- _Travail demandé_
1. D'après le texte sur l'enjeu de la technique, à partir de quel siècle le changement technique devient-il le moteur de l'histoire ?
2. Reprenez le texte sur l'enjeu de la technique et prolongez-le à la suite de sa dernière phrase.

━━━━━ Extrait fourni

L’enjeu de la technique
mis en ligne le 9 avril 2015
Une lecture progressiste, optimiste, « occidentale » du monde moderne assimile l'absence de certaines techniques à un manque, une lacune, une incapacité, une infériorité, un retard culturel, la marque de partisans de la tradition hostiles aux réformes, un refus obscurantiste du progrès. Or de nombreuses sociétés ont choisi de « ne pas faire » : les Grecs, et d'autres, n'ont pas poursuivi le progrès technique au-delà d'un certain niveau ; la Chine met au point la poudre, la boussole, mais n'exploite pas outre mesure ces inventions ; les Indiens des grandes plaines d'Amérique du Nord adoptent le cheval mais en le débarrassant de tout ce qui le rendait efficace aux yeux des Européens (selle et étriers). Globalement, les sociétés préindustrielles, précapitalistes se satisfont d'un système où priment l'observation et l'expérimentation du milieu naturel ambiant, où l'outil est encore un prolongement de la main et du savoir-faire, où la technique est un élément parmi d'autres de la vie sociale, où une certaine prudence veille à ne pas mettre en danger l'équilibre économique et social.Ce n'est qu'à partir du XIXe siècle que s'effectue un « basculement » : le changement technique devient le moteur de l'histoire. Une convergence de facteurs économiques, sociaux, politiques, culturels (quantification, mécanisation, artificialisation de la nature, innovation technologique, hausse de la productivité, affirmation de l'État, croissance économique, émergence progressive du marché, dynamique des besoins et des désirs de l'homme, croissance démographique) va conduire à une exploitation sans réserve de la main-d'œuvre, à la recherche obsessionnelle du profit, au « grand partage » entre nature et culture, c'est-à-dire à la « mort de la nature ». Face au déferlement et à l'accélération techniques, on commence seulement à mesurer les conséquences dans tous les domaines de l'asservissement aux machines et aux contraintes de l'industrie... et à se souvenir que de nombreux acteurs (intellectuels, philosophes, romanciers, mais aussi travailleurs, artisans, paysans) ont dénoncé les effets des nouvelles machines sur leur travail et leur mode de vie, les dangers, les risques, les nuisances pour un « confort » souvent illusoire acquis au prix de la dignité, de la liberté.

━━━━━━━━━━
━━━━━ Données fournies

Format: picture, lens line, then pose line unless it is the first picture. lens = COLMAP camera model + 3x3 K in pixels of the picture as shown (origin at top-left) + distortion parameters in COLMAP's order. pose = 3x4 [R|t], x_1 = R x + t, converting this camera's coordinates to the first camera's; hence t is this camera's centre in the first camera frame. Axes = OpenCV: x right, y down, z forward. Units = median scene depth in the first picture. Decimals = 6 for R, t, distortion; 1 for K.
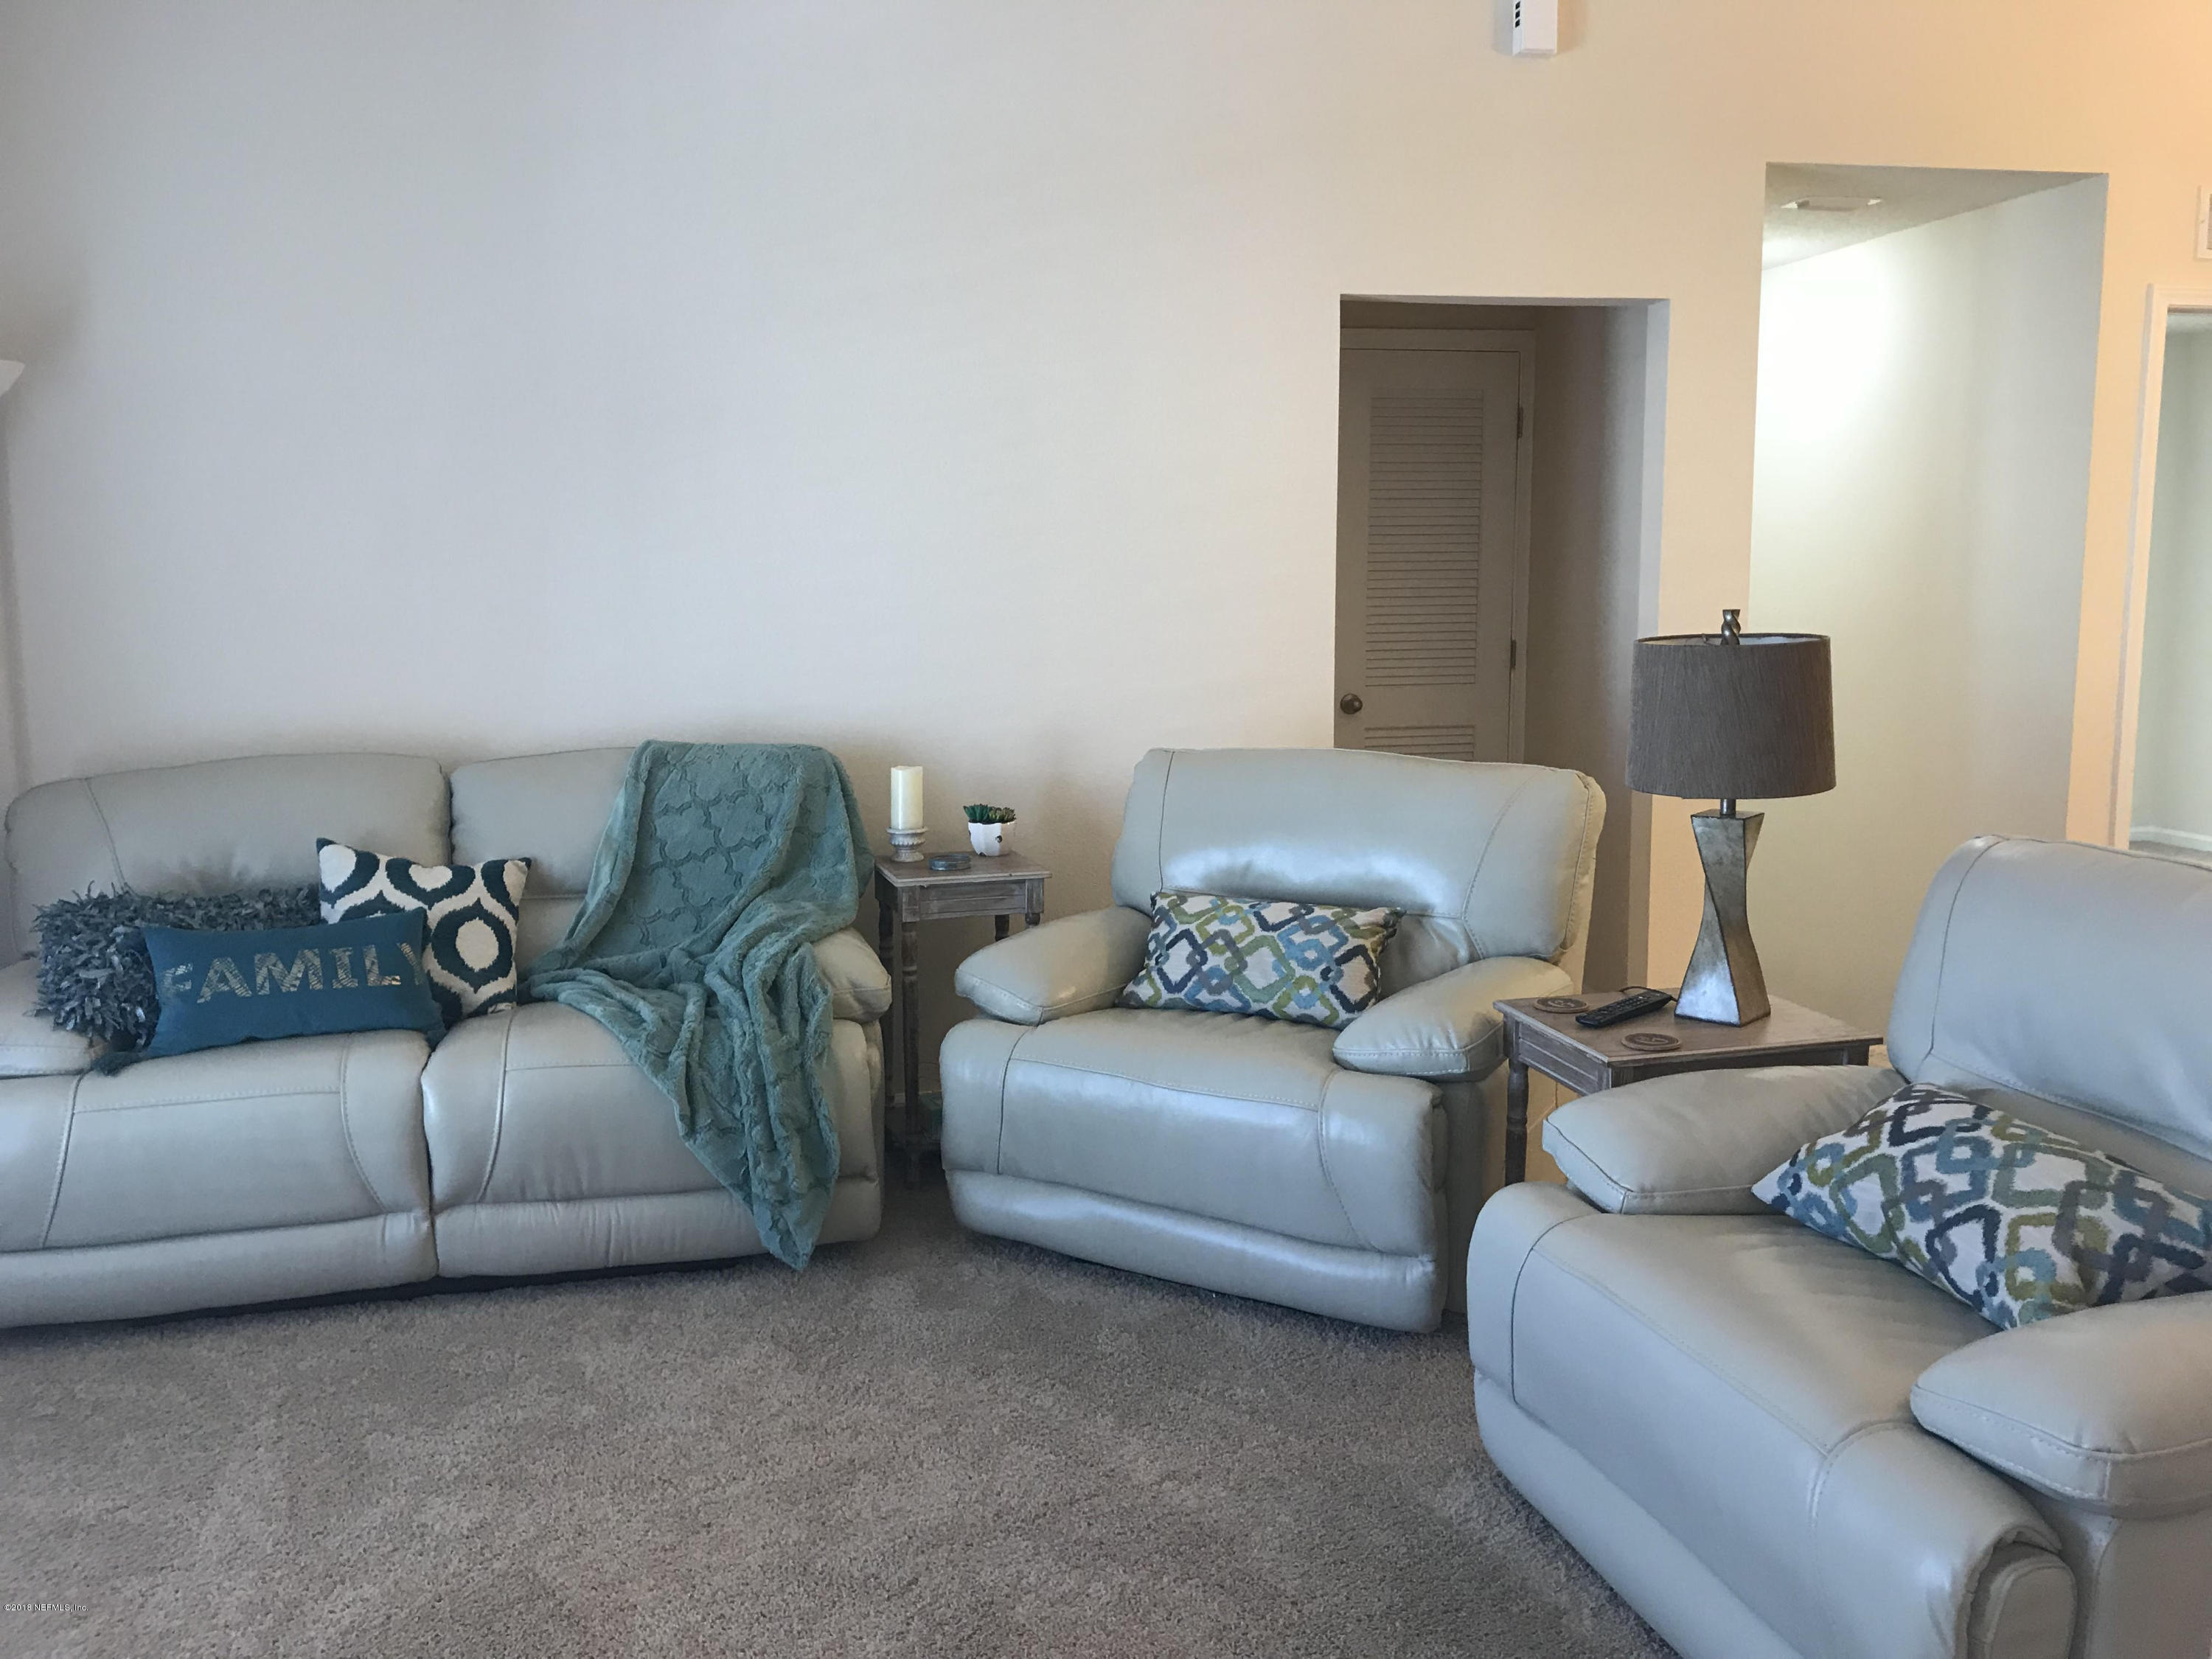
lens RADIAL K [[1802.9, 0, 1102.8], [0, 1802.9, 829.3], [0, 0, 1]] dist [0.025059, -0.019395]
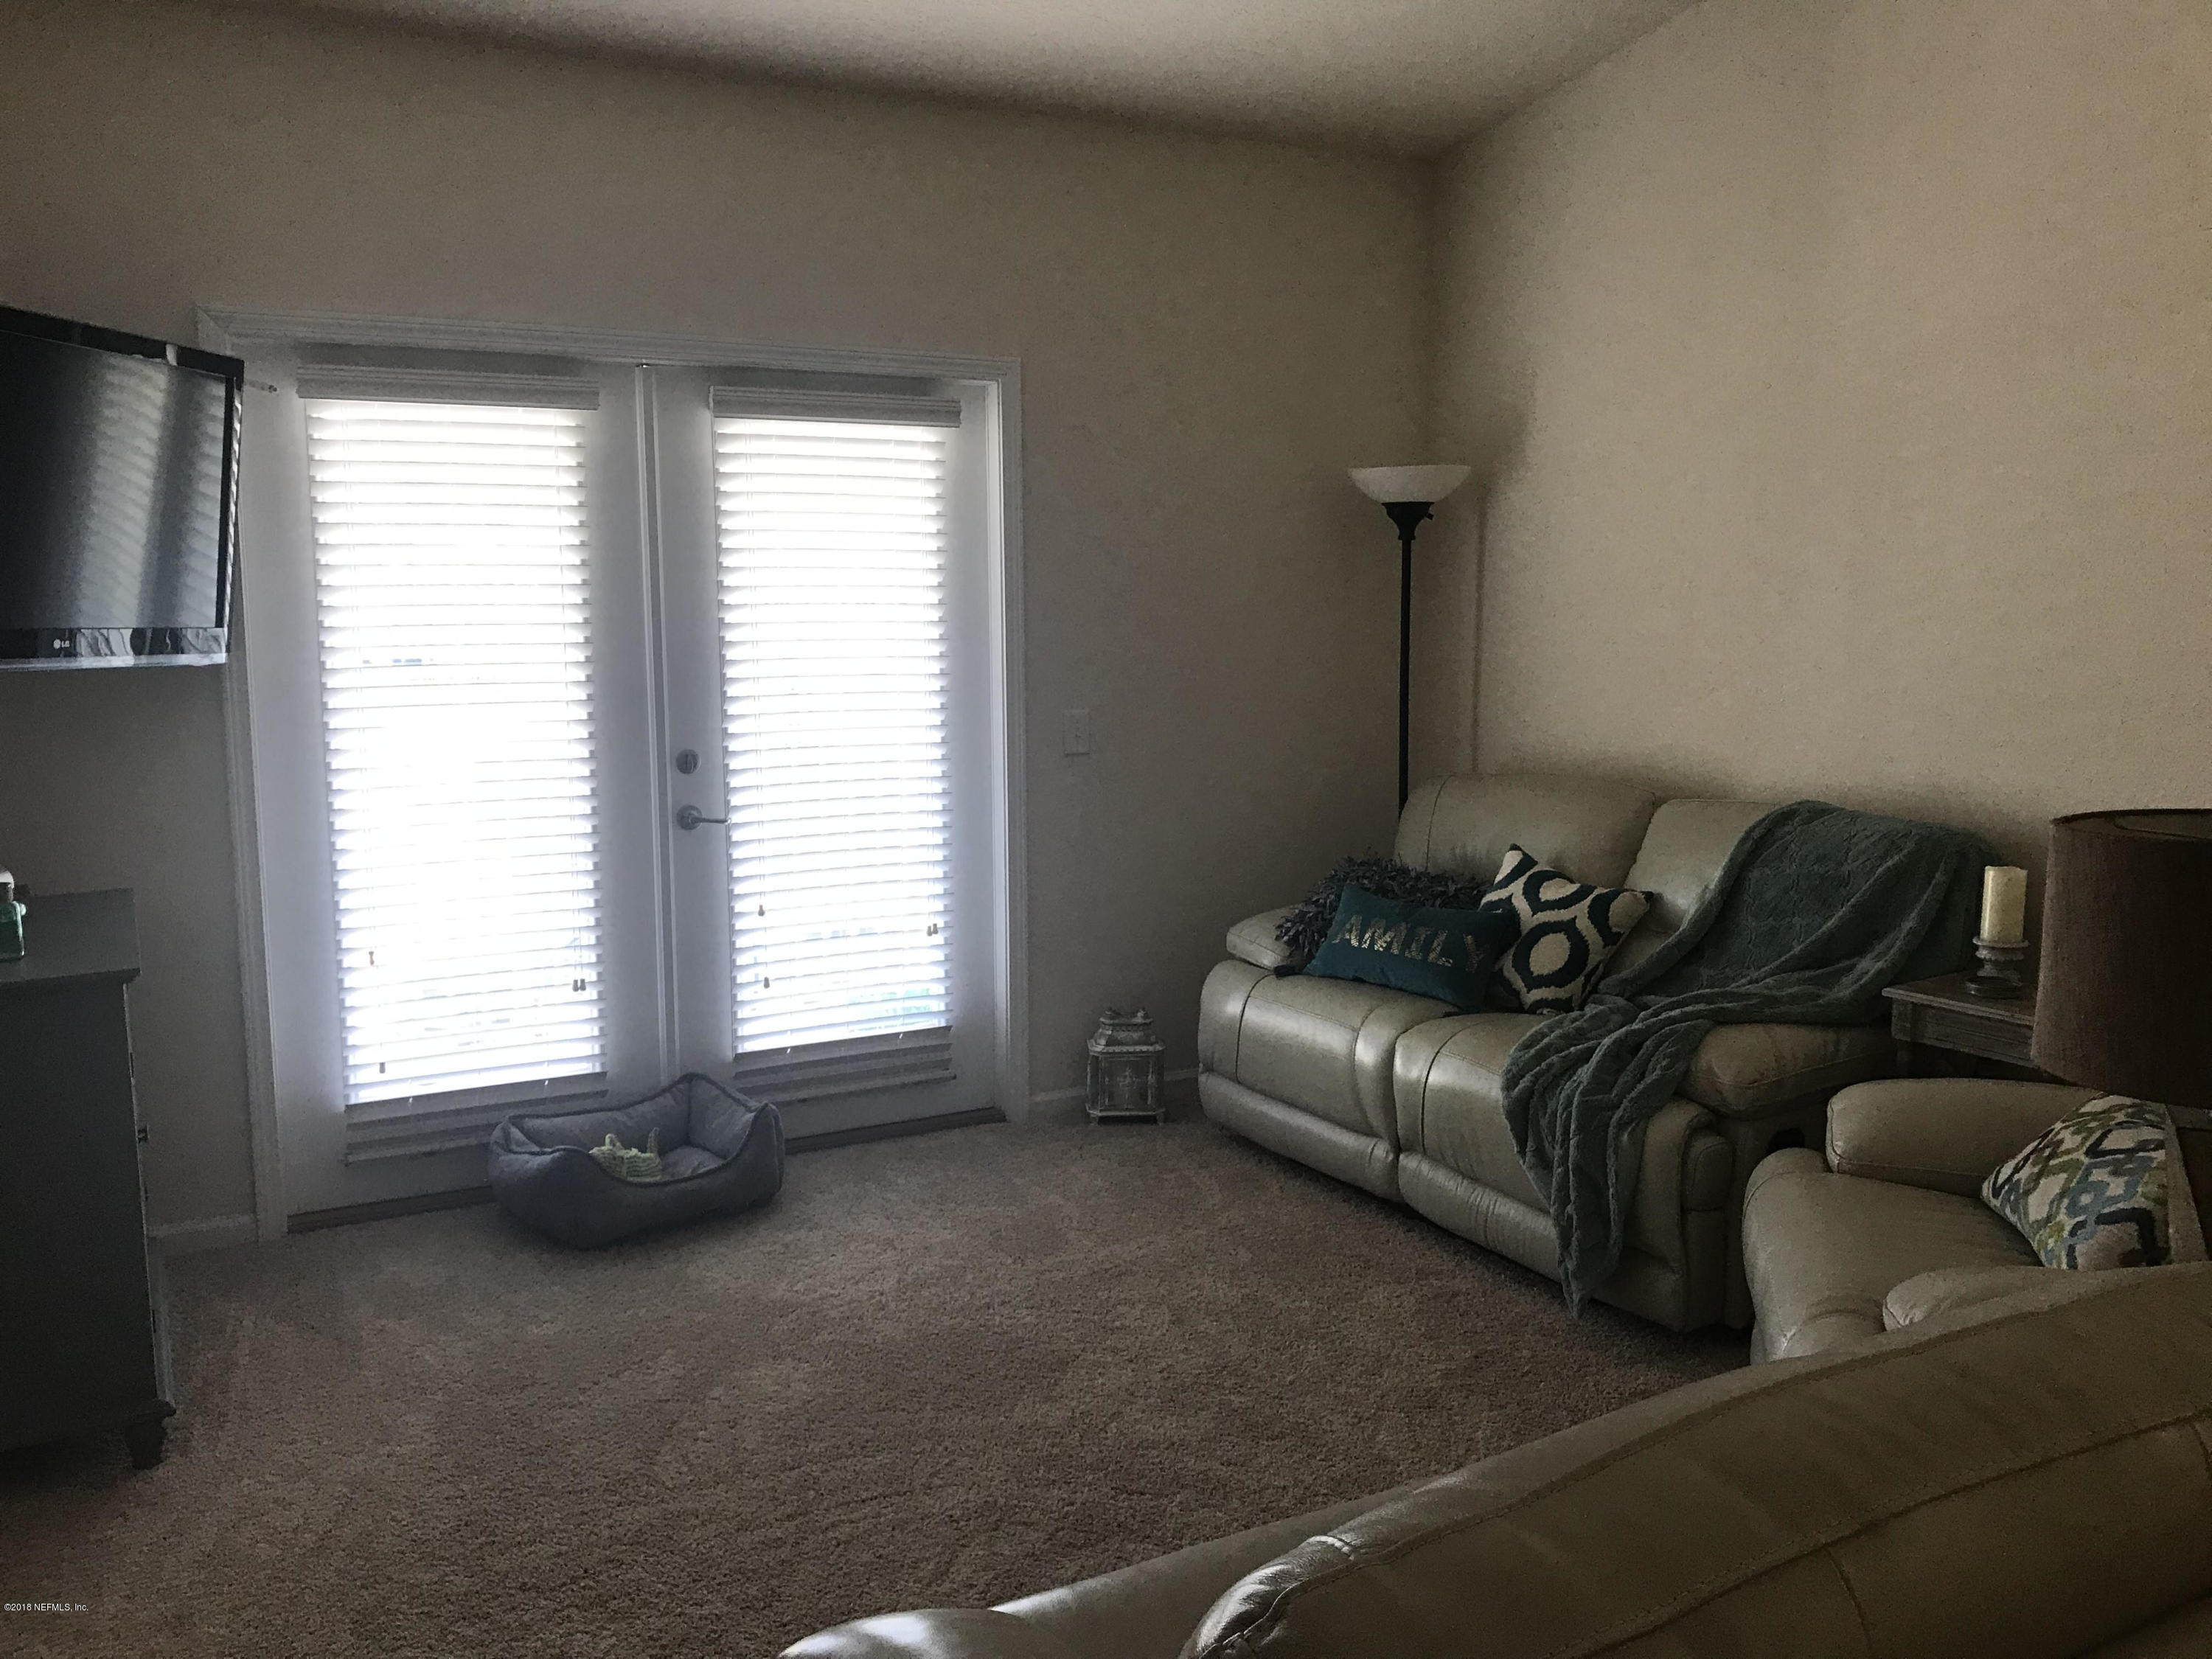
lens RADIAL K [[1802.9, 0, 1103.9], [0, 1802.9, 831.7], [0, 0, 1]] dist [0.025059, -0.019395]
pose [[0.267403, 0.137969, -0.953656, 0.714388], [-0.134685, 0.985332, 0.104787, -0.102532], [0.954126, 0.100423, 0.282063, 0.432809]]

━━━━━━━━━━

- _Réponses par numéro_
1. À partir du XIXe siècle.

2.
Marginaliser ou réprimer la contestation
Même si l'histoire ne l'a pas retenue parce qu'elle est toujours celle des « vainqueurs », l'opposition de nombreux milieux populaires à l'égard de la mécanisation a marqué beaucoup de régions. Loin d'être identiques, ces réactions traduisent des traditions locales, des conjonctures économiques et prennent différentes formes : pétitions, lettres de menaces, interpellation de notables, violences ; le point culminant étant sans doute les émeutes du luddisme en 1811-1812 en Angleterre. Beaucoup de secteurs sont concernés : industrie textile, ouvriers typographes, menuisiers (métiers, presses ou scies mécaniques), mais aussi tailleurs, chapeliers, marbriers...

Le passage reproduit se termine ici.